Approximately one year ago, I wrote yet another menu status update on Twitter. “You’re making me hungry!” my friend Shauna wrote back. Confession time for me: “I have always been auditioning to be a food writer.” “Well then,” she decided. “It’s about time we got you a blog.” A few clicks and keystrokes later, and my husband Josh set up this space. Thanks, Shauna and Josh.
It’s the first-year anniversary of this blog, and thus the first year of my own private MFA. Since reflection and self-assessment are part of any good writing program, I thought I’d try that out here.
Why the private MFA, again?
Well, honestly, at first it was kind of a joke. You know, my own private Idaho—although, truth be told, I’m more of a B-52’s girl. But I wanted a space to practice writing. And I’m not against traditional MFA’s, necessarily, but I’m just not in the right kind of space to do one right now. I don’t want to be away from my family (and my two little girls) right now, for a residential MFA. A non-residential MFA may be an option later. But financially, those are not an option at the moment. I do know that I want to apply to some short residencies like these, if our finances and arrangements become more stable.
Any drawbacks or rewards to the private MFA?
I would have had to specialize before I applied to an MFA program (poetry, fiction, nonfiction). Here, I’ve played with poetry, interviews, personal essay, memoir, literary mixtape, food writing, love letters to my family and my husband, graduation address. A lot of nonfiction and memoir, but I’m glad I also got to play.
Any assignments are my own. Both drawback and reward.
I wish I had more structure towards a larger project. However, that’s something that I can remedy, so I’m going to work on a plan and timeline next.
Sometimes I wish I had an advisor, a reading list, a set of classmates, a set time when I was supposed to be working on my writing. A space where writing is my primary job.
But I do have an advisor and reader in my husband Josh. He is usually my first reader, and my best reader. He’s an artist, too, but he’s a composer, so we’re able to have wonderful art-related, creative life-related conversations.
I do have a reading list—it seems rather scattered, but I have certainly read more new fiction and nonfiction this last ventolin online year than I have since graduate school. Certainly, many writing programs ask their students to read a great deal. And I have. The next post will be my reading list.
How do you think your writing has progressed?

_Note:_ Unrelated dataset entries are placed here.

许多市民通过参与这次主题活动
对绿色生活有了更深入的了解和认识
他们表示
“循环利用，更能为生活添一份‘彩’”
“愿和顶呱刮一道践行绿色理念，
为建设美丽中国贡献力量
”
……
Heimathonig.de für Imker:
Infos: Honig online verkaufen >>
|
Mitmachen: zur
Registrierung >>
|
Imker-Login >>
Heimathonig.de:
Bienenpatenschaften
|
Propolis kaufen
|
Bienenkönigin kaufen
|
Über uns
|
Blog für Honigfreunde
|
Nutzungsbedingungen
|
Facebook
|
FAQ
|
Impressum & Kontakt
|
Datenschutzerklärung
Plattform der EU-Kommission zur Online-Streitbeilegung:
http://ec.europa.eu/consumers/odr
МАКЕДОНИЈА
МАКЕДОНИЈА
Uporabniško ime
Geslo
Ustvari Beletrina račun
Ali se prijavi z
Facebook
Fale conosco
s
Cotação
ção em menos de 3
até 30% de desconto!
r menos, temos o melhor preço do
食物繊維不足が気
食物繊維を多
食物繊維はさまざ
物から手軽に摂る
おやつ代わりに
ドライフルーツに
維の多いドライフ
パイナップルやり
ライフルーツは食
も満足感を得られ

At the beginning of the year I think wrote a lot of elliptical narrative in order to cover things up, rather than to expose them. There was a lot of throat-clearing, or waiting around to get to the point. As the year went on, I tried to reach for the guts, the heart of the post, and write towards that moment. As a result, I think my voice has gotten stronger, more confident, less apologetic. Last year, I wrote about my overuse of parentheses: they meant me ducking under my own words. I don’t think I use parentheses as often, or for the same purpose anymore, at least. I use commas a lot more now. I think that overall my writing’s moved towards the lyrical, the litany, the urgent. I use commas to connect, and I use commas to convey energy. I have noticed that the more I write and speak from the heart—not towards sentiment, necessarily, but towards the guts of the emotion or the moment—the stronger the writing becomes.

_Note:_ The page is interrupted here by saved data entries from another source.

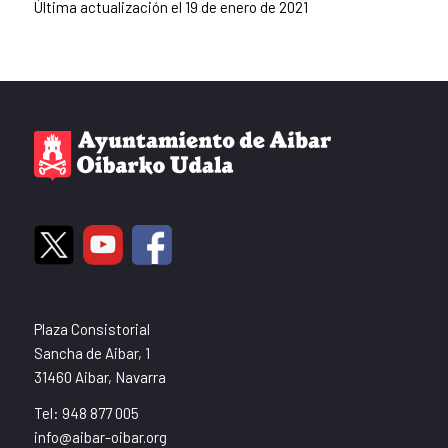
Última actualización el 19 de enero de 2021
Plaza Consistorial
Sancha de Aibar, 1
31460 Aibar, Navarra
Tel: 948 877 005
info@aibar-oibar.org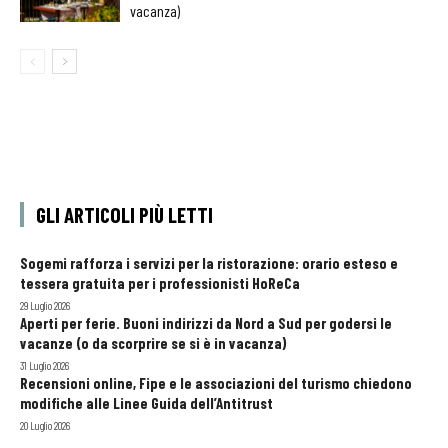
vacanza)
GLI ARTICOLI PIÙ LETTI
Sogemi rafforza i servizi per la ristorazione: orario esteso e
tessera gratuita per i professionisti HoReCa
29 Luglio 2026
Aperti per ferie. Buoni indirizzi da Nord a Sud per godersi le
vacanze (o da scorprire se si è in vacanza)
31 Luglio 2026
Recensioni online, Fipe e le associazioni del turismo chiedono
modifiche alle Linee Guida dell’Antitrust
20 Luglio 2026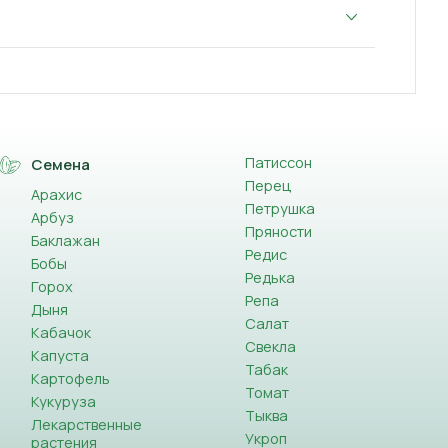
Патиссон
Семена
Перец
Арахис
Петрушка
Арбуз
Пряности
Баклажан
Редис
Бобы
Редька
Горох
Репа
Дыня
Салат
Кабачок
Свекла
Капуста
Табак
Картофель
Томат
Кукуруза
Тыква
Лекарственные
Укроп
растения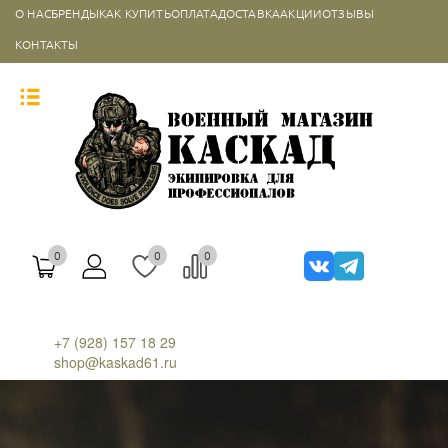
О НАС
БРЕНДЫ
КАК КУПИТЬ
ОПЛАТА
ДОСТАВКА
АКЦИИ
ОТЗЫВЫ
КОНТАКТЫ
0
0
0
+7 (928) 157 18 29
shop@kaskad61.ru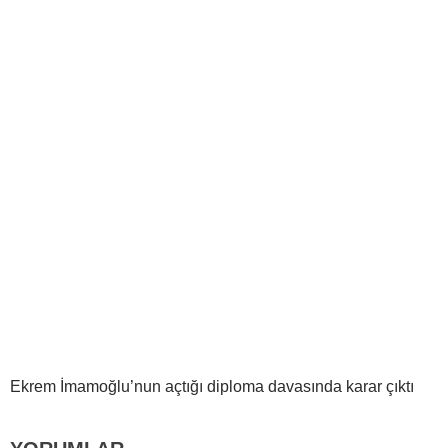
Ekrem İmamoğlu’nun açtığı diploma davasında karar çıktı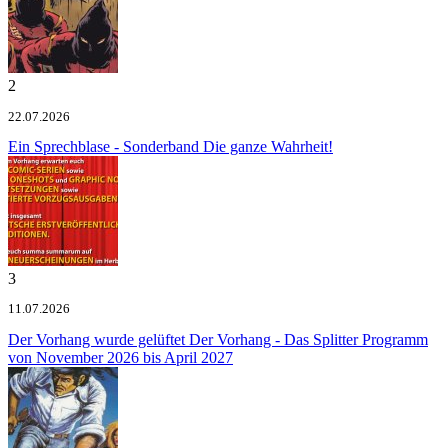
2
22.07.2026
Ein Sprechblase - Sonderband
Die ganze Wahrheit!
3
11.07.2026
Der Vorhang wurde gelüftet
Der Vorhang - Das Splitter Programm
von November 2026 bis April 2027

I noticed a common trajectory in my blog posts—linear chronology moving to epiphany–and tried to move away from using the same structure all the time. I think this shift marks the beginning of my experimentation with plot and linear narrative. Some of the trajectories are linear, while others are cyclical, and still others spiral towards their end.

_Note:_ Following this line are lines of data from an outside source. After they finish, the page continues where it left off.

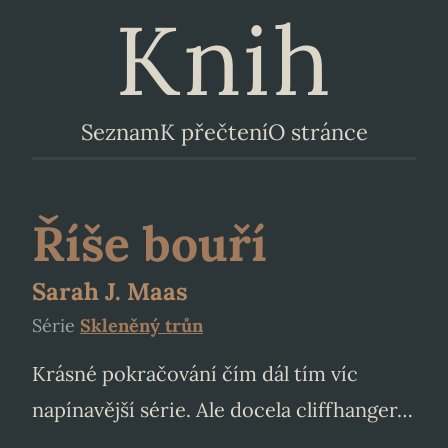
Knih
Seznam
K přečtení
O stránce
Říše bouří
Sarah J. Maas
Série
Skleněný trůn
Krásné pokračování čím dál tím víc
napínavější série. Ale docela cliffhanger…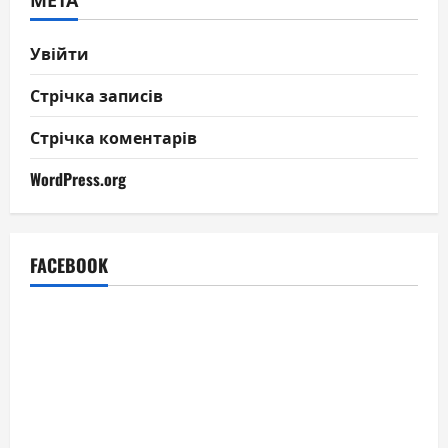
Увійти
Стрічка записів
Стрічка коментарів
WordPress.org
FACEBOOK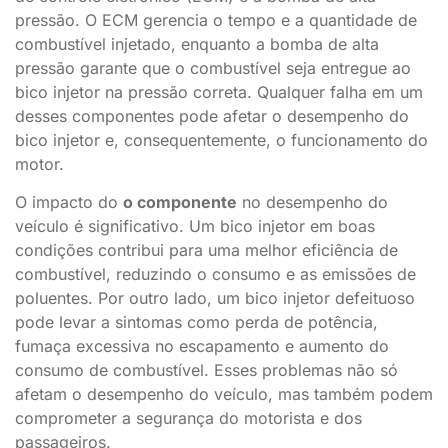
pressão. O ECM gerencia o tempo e a quantidade de
combustível injetado, enquanto a bomba de alta
pressão garante que o combustível seja entregue ao
bico injetor na pressão correta. Qualquer falha em um
desses componentes pode afetar o desempenho do
bico injetor e, consequentemente, o funcionamento do
motor.
O impacto do
o componente
no desempenho do
veículo é significativo. Um bico injetor em boas
condições contribui para uma melhor eficiência de
combustível, reduzindo o consumo e as emissões de
poluentes. Por outro lado, um bico injetor defeituoso
pode levar a sintomas como perda de potência,
fumaça excessiva no escapamento e aumento do
consumo de combustível. Esses problemas não só
afetam o desempenho do veículo, mas também podem
comprometer a segurança do motorista e dos
passageiros.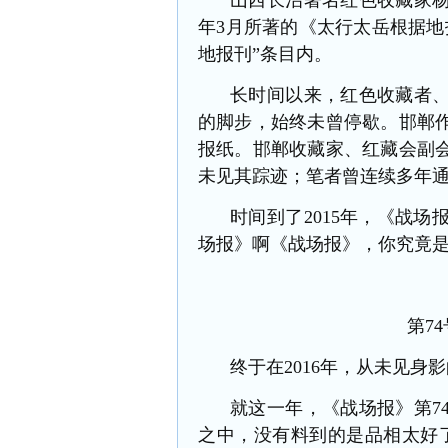
山西长治著名红色收藏家杨
年3月所著的《太行太岳根据地
地报刊”条目内。
长时间以来，红色收藏者
的脚步，始终未曾停歇。邯郸
报纸。邯郸收藏家、红藏会副
未见其踪迹；笔者曾连续多年
时间到了
2015年，《战
场报》啊《战场报》，你究竟
第7
终于
在
2016
年，从未见身影
就这一年，
《战场报》第
之中，没有料到的是品相太好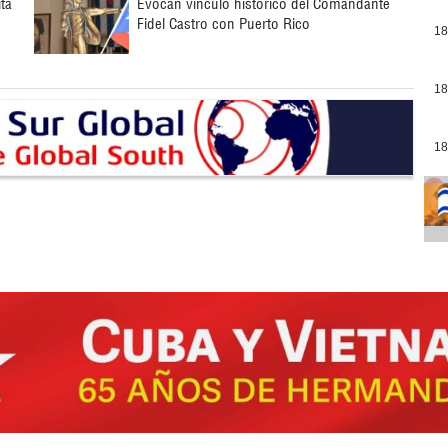
ita
Evocan vínculo histórico del Comandante
Fidel Castro con Puerto Rico
18
18
18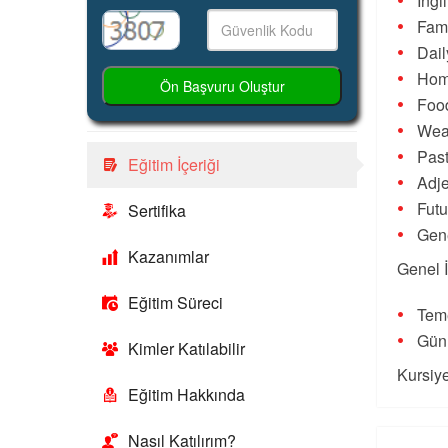
İngi
Fami
Dail
Hom
Ön Başvuru Oluştur
Foo
Wea
Pas
Eğitim İçeriği
Adje
Futu
Sertifika
Gene
Kazanımlar
Genel İ
Eğitim Süreci
Teme
Günl
Kimler Katılabilir
Kursiye
Eğitim Hakkında
Nasıl Katılırım?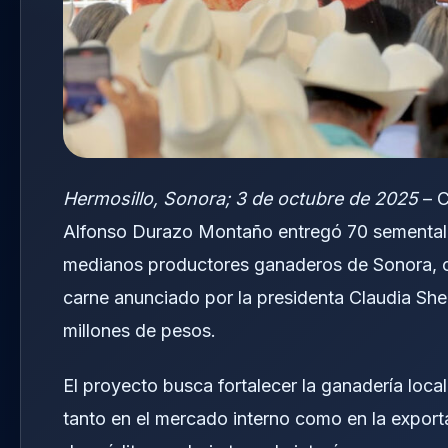
Hermosillo, Sonora; 3 de octubre de 2025
– C
Alfonso Durazo Montaño entregó 70 sementale
medianos productores ganaderos de Sonora, c
carne anunciado por la presidenta Claudia Sh
millones de pesos.
El proyecto busca fortalecer la ganadería local
tanto en el mercado interno como en la expor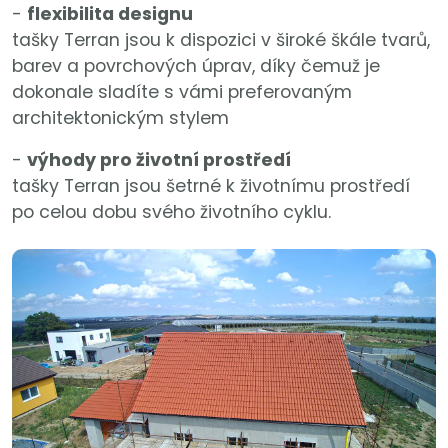
-
flexibilita designu
tašky Terran jsou k dispozici v široké škále tvarů,
barev a povrchových úprav, díky čemuž je
dokonale sladíte s vámi preferovaným
architektonickým stylem
-
výhody pro životní prostředí
tašky Terran jsou šetrné k životnímu prostředí
po celou dobu svého životního cyklu.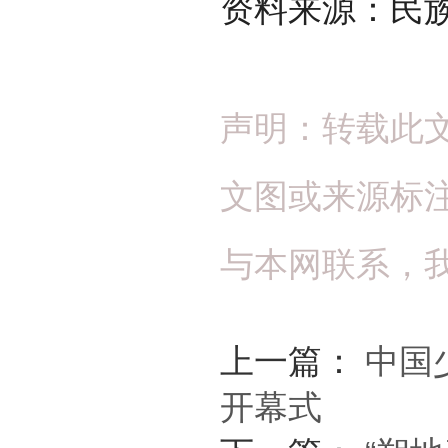
资料来源：民
声明：转载此
文图或来源标
与本网联系，
上一篇：
中国
开幕式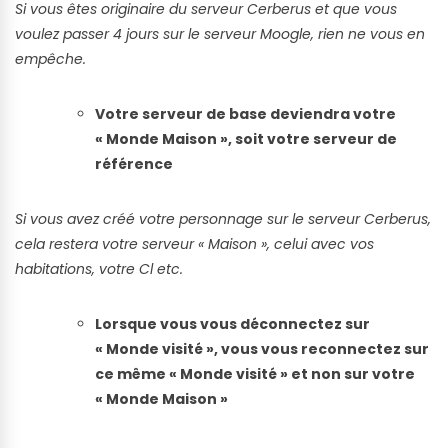
Si vous êtes originaire du serveur Cerberus et que vous
voulez passer 4 jours sur le serveur Moogle, rien ne vous en
empêche.
Votre serveur de base deviendra votre
« Monde Maison », soit votre serveur de
référence
Si vous avez créé votre personnage sur le serveur Cerberus,
cela restera votre serveur « Maison », celui avec vos
habitations, votre Cl etc.
Lorsque vous vous déconnectez sur
« Monde visité », vous vous reconnectez sur
ce même « Monde visité » et non sur votre
« Monde Maison »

And I’ve remembered what it is to be in “the writing zone.” I felt it when I went to speak at Evergreen, where I read the essay that’s coming out soon. (More on that in the next post.) It’s the space where I’m writing with both mind and heart absolutely committed to the work. I’m not there most of the time. I’d like to be there more often.
However, this is not to say that the rest of the time and words are wasted. I have found that I need all the other writing (good, bad, and in-between) to get me into the zone. I don’t know if being in that zone all the time is actually sustainable. It is consuming and exhausting…and still, incredibly satisfying.
Next up: reflections, part 2 (Have you submitted anything? What writing projects are next? What have you read?)
Congrats on a year! (it feels like it’s gone fast, no?). I think with the practice comes a comfort and ease. Can’t wait to see where you go in year two.
Thanks, Tea! Yes, it has gone fast! And yes, a comfort and ease. Something like good writing posture–not physical posture, but an ease and comfort with the act itself. I’ve loved it so far. XO.